Se anche un solo ragazzo che ha visto il
GT o un adulto che mi ha
ascoltato mentre raccontavo di qualche avvenimento, ha capito una cosa
in più e si è fatto una sua opinione, allora ho fatto il mio mestiere».
L’esperienza più curiosa che le è capitata di affrontare.
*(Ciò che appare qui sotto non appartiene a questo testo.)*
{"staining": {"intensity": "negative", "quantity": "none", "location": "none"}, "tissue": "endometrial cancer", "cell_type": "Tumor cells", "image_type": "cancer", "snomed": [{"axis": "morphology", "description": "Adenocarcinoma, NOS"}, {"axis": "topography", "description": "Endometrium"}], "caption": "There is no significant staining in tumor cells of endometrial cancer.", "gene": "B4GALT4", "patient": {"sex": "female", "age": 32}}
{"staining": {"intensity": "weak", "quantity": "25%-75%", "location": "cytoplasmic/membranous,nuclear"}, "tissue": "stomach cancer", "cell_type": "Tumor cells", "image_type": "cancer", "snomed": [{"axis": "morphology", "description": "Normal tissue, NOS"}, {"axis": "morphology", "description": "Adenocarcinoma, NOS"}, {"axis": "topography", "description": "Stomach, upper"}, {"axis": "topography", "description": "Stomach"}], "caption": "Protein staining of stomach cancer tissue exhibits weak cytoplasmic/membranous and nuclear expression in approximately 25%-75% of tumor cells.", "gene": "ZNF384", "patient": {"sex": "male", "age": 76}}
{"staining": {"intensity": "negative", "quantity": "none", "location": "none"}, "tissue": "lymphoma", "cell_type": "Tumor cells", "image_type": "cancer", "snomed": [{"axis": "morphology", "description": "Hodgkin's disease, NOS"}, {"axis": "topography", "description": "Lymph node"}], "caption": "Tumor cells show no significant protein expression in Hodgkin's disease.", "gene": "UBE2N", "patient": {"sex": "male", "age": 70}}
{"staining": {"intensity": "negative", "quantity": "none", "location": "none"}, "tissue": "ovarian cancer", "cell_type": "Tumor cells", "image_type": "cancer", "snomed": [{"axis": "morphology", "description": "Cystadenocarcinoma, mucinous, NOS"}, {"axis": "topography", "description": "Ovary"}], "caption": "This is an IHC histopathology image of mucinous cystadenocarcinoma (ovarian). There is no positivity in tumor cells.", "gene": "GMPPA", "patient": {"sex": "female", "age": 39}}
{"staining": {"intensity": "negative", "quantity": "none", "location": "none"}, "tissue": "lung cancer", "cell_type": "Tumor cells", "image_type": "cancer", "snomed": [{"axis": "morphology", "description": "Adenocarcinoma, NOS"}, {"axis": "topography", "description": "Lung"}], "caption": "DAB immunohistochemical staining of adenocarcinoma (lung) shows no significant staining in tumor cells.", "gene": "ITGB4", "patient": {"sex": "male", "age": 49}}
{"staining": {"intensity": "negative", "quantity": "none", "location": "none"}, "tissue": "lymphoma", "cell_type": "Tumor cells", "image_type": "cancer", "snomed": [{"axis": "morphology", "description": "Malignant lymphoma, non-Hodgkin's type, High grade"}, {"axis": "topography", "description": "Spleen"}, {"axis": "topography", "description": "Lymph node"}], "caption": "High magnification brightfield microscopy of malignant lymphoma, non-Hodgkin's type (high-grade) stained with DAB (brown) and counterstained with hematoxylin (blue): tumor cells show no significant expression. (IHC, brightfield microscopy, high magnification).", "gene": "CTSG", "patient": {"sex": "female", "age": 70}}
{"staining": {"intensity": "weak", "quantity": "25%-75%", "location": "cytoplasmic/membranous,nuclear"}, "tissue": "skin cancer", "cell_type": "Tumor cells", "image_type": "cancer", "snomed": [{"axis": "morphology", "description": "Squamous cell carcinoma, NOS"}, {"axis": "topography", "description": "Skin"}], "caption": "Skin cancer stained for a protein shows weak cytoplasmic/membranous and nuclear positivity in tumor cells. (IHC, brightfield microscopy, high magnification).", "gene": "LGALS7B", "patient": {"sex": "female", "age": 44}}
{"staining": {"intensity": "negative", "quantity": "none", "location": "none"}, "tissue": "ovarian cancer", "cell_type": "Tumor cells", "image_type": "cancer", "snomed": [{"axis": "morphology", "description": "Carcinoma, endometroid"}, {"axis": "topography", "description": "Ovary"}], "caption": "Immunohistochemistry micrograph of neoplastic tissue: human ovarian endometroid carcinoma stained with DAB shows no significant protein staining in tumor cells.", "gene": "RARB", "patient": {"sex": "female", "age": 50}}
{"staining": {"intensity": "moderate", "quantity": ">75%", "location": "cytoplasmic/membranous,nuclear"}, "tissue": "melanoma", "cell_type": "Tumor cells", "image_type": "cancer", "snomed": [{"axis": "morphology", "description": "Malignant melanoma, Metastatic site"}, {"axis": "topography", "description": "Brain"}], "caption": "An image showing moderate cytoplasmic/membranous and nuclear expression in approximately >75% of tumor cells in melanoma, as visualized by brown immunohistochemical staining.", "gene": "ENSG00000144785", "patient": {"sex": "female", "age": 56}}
«Credo di essere davvero fortunata perché lavorando a contatto con
persone di tutto il mondo, che hanno storie da raccontare, e che noi
raccontiamo, è fonte continua di esperienze curiose o che lasciano il
segno. Però una delle più recenti riguarda il progetto di un corto di
animazione: quando sono arrivata a Los Angeles, ho infatti intervistato
Cinzia Angelini, animatrice italiana che ha lavorato nei più importanti
Studios. Mi ha raccontato della sua idea: un corto che racconta la
storia vera di una bambina che durante la seconda guerra mondiale, perde
la mamma, vittima dei bombardamenti nella città di Trento; una storia
molto bella, accaduta veramente. La bambina si chiama
Mila; il
corto non ha finanziamenti perché ci lavorano, gratuitamente, in remoto,
ormai 250 persone da una trentina di paesi di tutto il mondo. Il
messaggio infatti è talmente importante che in tanti abbiamo deciso di
portarlo avanti dando un aiuto in tempo. I bambini infatti sono sempre
vittime, in tutte le parti del mondo: perché muoiono, perché combattono,
perché soffrono, perché migrano. Lo abbiamo sotto gli occhi in maniera
atroce anche in questi giorni».
II nostri lettori,
fin dalla nascita del forum, la seguono e la apprezzano: cosa crede
abbia colpito loro?
«Per prima cosa vi ringrazio perché’ vi ricordate di me anche quando
“sparisco” per qualche periodo. E “ritrovarsi" nel forum fa sempre molto
piacere. Sul cosa apprezzate... beh, io sono estremamente autocritica,
quindi magari la domanda la dovrei girare a voi. Però mi piacerebbe
pensare di essere una di quelle persone che, in questo mestiere,
riescono ad entrare nelle case con discrezione e diventare un po’ alla
volta, una persona di famiglia».
Cosa farà Valentina Martelli da grande?
«L’imprenditrice? Il produttore esecutivo? Voi che ne pensate?».